If by “suddenly” it means six months ago then, yeah OK, that adverb’s solid gold. As for “the guy from Blink-182” – spoiler alert: Tom DeLonge’s involvement with The Great Taboo has been out there since, well, at least since WaPo did a spread on Tom DeLonge’s involvement with The Great Taboo in March 2017. But you’d never guess that from this week’s Captain Obvious Award winner. Here’s the WaPo’s idea of a provocative setup:
“You’ve seen it without knowing it.” I have? Really? Me? “Remember that wild news in December about a secret Pentagon UFO program?” Welllll, now that you mention it … “And those grainy military videos showing radar images of unexplained phenomena – white, Tic-Tac-shaped objects that appear to fly at remarkable speeds, at impossible angles, without wings or exhaust?” Yes! Yessir I do! Got my ears on now, bruh, bring it! “Tom DeLonge helped ring the alarm about those things, as part of his new business venture: To The Stars Academy of Arts and Science.” Oh. We’re having stale bread. Again. Good. We were almost ready to give up hope.
You know, maybe if I lived in Yemen or Pyongyang, or if I couldn’t leech off magazines like Billboard and Mother Jones, I might be a little more appreciative of these patronizing leftovers. After all, let’s face it, six months have passed since The New York Times broke the story about the Pentagon’s Advanced Aerospace Threat Identification Program (AATIP), and we’re still waiting for a meaningful followup. Despite the fact that we readers are losing interest in damn near everything these days, our attention spans are collapsing, and our memory-retention lights are flashing red.

But here’s the part of the headline an editor should’ve deleted altogether – “a serious news story.” Really? Leaving the frontier for the clogged double lanes at the drive-thru is serious? Reporter Dan Zak lets ‘er rip — “the subject carries the odor of crazy” — and quotes oft-quoted usual suspects SETI evangelist Jill Tartar and Skeptical Inquirer mainstay Robert Sheaffer. Sheaffer’s as reliable as gravity when it comes to dissing “a couple more blurry videos that are similar to the blurry videos we’ve had before this.”

But the real disappointment: The Times worked the 12/16/17 AATIP coup with two Pulitzer Prize-winning bylines, Helene Cooper and Ralph Blumenthal. The Post put its own Pulitzer pedigree, Joby Warrick, on the story and published the same day. It looked like an old-fashioned newspaper war was shaping up.

Crickets ever since.

Here’s the deal. Forget about UFOs shadowing naval exercises off the coast of California. What nobody wants to talk about is nuclear weapons. Or, more specifically, UFOs’ ability to operate unchallenged in restricted airspace over U.S. missile fields in the Northern Plains. That, plus our inability to stop it. That’s the story nobody’s writing. De Void’s wishful thinking: Maybe the media are being patriotic by not telling Little Rocket Man just how porous our sovereign skies are. But they are. And they’ve been that way for a long time.

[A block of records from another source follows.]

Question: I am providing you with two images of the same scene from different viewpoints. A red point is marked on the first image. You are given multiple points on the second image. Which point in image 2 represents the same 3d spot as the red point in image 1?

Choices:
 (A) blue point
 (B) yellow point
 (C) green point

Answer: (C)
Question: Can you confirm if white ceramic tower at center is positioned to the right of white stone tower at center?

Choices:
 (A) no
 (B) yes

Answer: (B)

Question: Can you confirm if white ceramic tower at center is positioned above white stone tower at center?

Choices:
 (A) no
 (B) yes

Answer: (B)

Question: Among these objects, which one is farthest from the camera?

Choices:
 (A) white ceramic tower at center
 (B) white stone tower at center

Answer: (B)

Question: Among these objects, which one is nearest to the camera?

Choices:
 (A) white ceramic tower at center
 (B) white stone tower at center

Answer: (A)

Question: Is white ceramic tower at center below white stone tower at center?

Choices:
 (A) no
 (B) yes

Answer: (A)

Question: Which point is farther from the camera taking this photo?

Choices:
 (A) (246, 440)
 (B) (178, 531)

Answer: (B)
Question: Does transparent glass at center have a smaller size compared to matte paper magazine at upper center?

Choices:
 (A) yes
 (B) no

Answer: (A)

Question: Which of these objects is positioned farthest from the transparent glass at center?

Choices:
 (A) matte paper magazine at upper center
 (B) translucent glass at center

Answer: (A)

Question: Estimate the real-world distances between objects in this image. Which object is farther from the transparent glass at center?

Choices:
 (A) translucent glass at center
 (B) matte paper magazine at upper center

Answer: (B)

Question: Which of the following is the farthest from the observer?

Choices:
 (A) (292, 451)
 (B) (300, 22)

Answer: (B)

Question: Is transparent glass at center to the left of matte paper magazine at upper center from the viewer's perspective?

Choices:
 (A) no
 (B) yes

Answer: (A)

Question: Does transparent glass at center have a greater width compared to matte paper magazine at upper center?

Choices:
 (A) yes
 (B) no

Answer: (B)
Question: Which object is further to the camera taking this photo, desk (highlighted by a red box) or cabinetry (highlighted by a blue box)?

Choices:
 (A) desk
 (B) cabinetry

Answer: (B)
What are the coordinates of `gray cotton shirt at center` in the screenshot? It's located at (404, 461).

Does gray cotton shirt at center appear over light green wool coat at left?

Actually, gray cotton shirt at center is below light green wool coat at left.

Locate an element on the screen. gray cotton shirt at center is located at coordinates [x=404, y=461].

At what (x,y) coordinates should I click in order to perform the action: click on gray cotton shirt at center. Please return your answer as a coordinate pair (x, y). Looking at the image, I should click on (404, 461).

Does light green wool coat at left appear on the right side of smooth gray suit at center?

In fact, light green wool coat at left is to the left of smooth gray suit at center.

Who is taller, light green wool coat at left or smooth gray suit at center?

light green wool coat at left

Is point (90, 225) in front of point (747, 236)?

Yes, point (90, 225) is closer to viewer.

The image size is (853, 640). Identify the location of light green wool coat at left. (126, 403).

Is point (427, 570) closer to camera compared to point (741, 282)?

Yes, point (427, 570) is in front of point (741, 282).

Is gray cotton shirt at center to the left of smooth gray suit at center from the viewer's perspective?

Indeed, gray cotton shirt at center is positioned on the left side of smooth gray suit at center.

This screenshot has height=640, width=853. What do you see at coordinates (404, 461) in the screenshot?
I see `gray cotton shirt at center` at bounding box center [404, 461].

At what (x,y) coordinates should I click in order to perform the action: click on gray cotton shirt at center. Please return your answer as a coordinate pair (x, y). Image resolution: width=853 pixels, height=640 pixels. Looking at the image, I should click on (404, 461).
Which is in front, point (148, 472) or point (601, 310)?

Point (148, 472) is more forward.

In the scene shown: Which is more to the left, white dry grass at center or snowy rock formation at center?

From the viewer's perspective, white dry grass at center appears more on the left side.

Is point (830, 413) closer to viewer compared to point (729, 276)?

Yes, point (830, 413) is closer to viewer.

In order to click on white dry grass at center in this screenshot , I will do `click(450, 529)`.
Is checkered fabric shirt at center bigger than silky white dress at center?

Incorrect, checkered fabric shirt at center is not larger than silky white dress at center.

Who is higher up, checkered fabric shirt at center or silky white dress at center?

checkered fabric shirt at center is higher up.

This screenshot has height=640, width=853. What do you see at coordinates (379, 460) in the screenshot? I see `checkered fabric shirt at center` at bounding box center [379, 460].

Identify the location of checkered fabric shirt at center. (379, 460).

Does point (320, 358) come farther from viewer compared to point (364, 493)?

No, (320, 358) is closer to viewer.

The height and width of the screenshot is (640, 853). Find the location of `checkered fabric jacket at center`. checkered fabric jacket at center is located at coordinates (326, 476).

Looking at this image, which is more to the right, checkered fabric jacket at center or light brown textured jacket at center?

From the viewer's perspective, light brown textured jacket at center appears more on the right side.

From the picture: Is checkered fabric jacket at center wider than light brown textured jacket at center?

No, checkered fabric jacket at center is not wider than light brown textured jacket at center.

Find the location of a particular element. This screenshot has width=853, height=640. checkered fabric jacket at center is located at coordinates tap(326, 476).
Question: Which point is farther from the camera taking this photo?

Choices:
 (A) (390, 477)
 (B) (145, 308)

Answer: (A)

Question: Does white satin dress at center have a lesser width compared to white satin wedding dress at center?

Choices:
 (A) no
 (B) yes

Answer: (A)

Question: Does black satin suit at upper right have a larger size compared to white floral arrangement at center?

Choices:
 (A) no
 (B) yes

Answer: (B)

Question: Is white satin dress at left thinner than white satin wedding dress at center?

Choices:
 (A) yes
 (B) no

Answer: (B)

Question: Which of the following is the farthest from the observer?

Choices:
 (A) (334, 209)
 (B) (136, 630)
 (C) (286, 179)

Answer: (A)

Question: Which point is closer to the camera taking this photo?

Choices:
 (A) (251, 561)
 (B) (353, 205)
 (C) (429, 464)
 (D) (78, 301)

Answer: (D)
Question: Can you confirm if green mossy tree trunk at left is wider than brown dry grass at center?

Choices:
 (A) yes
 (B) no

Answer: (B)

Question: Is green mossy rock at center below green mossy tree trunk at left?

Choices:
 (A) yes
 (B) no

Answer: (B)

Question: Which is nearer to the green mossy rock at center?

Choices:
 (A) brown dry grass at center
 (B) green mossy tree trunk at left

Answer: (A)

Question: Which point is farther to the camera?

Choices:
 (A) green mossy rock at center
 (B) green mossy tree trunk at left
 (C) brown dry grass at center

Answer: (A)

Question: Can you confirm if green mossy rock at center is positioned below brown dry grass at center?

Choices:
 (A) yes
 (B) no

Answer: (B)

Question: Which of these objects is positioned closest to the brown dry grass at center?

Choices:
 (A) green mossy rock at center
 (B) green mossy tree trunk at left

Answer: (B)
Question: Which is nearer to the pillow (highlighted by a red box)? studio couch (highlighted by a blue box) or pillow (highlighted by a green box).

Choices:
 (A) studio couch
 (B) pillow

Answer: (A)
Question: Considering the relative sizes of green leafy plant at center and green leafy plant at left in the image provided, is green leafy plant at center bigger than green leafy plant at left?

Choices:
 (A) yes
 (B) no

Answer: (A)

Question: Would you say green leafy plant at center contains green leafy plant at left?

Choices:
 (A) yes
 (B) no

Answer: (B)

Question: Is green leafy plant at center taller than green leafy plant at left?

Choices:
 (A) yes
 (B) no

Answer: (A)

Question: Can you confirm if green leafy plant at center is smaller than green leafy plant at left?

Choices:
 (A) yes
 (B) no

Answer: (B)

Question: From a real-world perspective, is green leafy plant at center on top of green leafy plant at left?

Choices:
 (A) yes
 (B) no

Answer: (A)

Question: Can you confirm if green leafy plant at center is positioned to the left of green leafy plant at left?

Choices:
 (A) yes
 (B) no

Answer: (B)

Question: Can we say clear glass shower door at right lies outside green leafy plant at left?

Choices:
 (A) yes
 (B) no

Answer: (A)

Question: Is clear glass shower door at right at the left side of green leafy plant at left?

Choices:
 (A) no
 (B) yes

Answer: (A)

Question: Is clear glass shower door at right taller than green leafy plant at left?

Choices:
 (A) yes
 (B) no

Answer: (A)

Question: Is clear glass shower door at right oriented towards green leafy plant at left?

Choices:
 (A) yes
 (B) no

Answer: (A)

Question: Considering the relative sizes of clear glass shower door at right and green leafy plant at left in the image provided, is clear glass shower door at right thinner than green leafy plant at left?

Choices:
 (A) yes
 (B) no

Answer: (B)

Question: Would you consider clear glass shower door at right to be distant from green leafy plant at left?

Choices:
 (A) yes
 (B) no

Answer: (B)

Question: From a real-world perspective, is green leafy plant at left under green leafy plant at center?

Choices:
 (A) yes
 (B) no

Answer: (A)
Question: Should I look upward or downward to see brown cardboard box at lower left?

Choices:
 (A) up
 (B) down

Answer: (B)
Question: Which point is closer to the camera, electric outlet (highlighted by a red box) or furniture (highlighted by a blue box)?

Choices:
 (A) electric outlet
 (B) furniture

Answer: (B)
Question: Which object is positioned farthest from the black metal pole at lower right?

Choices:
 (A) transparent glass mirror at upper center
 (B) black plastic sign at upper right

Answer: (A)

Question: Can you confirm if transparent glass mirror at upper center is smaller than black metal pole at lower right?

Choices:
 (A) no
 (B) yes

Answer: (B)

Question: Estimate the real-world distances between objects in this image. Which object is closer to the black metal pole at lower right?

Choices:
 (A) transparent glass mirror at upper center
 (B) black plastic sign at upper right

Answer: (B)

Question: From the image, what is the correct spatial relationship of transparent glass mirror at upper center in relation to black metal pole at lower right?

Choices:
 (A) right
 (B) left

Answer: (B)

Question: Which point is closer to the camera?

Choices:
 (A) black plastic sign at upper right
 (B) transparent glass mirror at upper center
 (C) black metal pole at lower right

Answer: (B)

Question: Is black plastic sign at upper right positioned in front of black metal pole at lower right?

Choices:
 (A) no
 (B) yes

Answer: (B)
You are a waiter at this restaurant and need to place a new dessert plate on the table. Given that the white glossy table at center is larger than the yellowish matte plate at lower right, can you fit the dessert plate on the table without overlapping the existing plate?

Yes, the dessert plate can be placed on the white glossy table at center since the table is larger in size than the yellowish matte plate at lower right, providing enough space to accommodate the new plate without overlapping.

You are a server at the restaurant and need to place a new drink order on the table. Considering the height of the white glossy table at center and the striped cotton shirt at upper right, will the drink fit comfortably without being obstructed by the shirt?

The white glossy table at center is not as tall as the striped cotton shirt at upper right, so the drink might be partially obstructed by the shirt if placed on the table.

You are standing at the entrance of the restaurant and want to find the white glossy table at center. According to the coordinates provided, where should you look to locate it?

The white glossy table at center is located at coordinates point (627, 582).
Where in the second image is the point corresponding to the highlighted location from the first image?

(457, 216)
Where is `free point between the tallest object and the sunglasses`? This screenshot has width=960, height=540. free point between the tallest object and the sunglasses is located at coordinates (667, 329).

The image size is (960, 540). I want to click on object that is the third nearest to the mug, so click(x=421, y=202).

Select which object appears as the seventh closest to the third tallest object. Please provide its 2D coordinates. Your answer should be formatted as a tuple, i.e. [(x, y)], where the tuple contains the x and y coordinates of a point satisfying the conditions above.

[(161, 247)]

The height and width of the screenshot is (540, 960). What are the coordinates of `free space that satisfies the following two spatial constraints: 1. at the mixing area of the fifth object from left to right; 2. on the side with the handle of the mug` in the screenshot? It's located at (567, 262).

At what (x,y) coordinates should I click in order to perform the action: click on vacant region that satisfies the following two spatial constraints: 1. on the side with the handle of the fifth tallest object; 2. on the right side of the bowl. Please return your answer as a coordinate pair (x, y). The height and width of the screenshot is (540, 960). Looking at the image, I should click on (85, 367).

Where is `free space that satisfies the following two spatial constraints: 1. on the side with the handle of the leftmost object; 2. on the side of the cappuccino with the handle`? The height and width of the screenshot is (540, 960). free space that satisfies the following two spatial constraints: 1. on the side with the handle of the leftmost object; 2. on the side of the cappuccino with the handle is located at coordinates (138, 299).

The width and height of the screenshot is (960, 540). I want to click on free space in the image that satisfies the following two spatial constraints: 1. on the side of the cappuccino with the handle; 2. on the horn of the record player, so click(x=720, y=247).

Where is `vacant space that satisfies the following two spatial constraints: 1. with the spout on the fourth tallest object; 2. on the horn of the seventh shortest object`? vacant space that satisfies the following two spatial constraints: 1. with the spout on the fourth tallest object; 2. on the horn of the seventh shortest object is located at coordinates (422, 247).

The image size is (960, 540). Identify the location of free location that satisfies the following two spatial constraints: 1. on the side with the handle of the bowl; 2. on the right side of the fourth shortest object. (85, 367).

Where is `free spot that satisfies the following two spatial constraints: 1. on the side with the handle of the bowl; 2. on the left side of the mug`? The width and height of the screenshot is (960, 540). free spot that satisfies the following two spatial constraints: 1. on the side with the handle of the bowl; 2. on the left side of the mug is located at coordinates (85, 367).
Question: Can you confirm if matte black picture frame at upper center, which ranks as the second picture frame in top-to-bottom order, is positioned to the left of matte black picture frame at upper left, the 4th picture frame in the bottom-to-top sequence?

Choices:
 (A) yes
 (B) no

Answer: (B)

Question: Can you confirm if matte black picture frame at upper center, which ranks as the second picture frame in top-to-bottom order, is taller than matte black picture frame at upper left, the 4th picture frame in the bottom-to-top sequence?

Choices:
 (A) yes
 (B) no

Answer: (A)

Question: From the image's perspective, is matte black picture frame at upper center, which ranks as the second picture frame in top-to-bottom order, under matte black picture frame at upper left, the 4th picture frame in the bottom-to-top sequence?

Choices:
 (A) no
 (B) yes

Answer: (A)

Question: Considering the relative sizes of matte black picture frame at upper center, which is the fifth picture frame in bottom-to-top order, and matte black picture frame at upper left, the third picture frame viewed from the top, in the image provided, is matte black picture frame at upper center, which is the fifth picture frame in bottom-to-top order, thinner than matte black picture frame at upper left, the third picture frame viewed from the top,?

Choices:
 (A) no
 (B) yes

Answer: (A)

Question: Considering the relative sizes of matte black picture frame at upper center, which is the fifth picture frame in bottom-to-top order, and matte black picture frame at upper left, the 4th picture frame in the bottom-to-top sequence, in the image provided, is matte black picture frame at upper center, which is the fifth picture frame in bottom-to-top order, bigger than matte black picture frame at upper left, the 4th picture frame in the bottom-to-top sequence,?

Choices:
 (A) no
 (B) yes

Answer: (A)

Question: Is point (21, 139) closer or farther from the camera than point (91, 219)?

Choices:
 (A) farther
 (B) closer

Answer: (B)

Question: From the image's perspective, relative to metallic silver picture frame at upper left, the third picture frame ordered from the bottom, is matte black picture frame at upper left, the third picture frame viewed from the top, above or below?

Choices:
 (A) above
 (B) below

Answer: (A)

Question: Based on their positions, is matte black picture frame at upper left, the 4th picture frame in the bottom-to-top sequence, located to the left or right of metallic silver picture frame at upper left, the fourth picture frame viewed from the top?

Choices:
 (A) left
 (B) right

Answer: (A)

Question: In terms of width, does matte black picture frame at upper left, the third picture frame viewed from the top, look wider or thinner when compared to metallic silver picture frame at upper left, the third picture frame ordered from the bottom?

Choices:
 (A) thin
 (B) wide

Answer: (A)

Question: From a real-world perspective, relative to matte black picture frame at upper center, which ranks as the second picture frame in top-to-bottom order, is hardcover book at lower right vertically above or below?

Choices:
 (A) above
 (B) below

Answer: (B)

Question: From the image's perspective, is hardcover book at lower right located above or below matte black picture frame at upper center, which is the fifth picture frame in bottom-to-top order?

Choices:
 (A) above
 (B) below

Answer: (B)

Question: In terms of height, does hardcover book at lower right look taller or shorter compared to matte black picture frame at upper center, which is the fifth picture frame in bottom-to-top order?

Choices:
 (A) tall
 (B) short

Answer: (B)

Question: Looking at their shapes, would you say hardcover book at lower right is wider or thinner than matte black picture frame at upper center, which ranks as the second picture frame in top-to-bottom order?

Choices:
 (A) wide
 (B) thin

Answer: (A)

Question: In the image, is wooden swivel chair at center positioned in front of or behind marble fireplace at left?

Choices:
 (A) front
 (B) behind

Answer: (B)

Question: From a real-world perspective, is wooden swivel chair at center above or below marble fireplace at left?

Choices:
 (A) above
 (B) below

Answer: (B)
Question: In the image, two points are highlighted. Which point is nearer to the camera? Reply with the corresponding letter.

Many of the veterans who’ve gone on record only after years of separation from the military are dying off. Are UFOs continuing to keep tabs on our WMD? The only researcher actively trying to find out is author Robert Hastings. The military doesn’t issue press releases on this stuff, and the media won’t even address data that’s been languishing for decades in the public domain. The story isn’t dead, just ignored.

One thing we know for sure is, the UFOs haven’t gone away. But if the corporate newshounds decide to put the nuke angle on the table, I promise to replace the butt-ugly dog photo up there with something less offensive. And trust me, folks, it’ll be very very incredible, that I can tell you.